Consider the data that follows and state how many lines contain the string "section", using the number alone.

━━━━

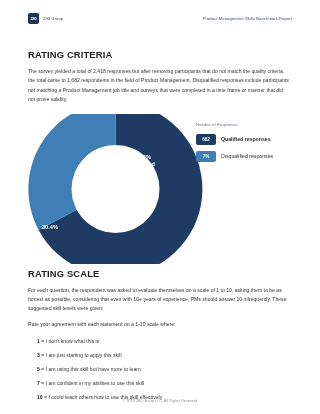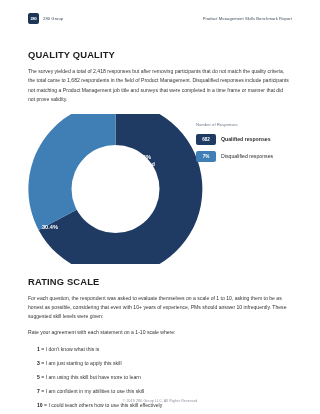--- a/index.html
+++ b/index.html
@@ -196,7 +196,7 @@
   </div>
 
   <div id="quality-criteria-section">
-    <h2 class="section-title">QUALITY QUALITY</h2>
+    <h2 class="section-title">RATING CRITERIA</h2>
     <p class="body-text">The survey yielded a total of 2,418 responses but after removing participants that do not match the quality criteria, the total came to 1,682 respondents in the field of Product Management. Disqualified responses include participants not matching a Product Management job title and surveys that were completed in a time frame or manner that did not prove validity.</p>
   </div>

━━━━

* RESPONSE TO THE EXERCISE
3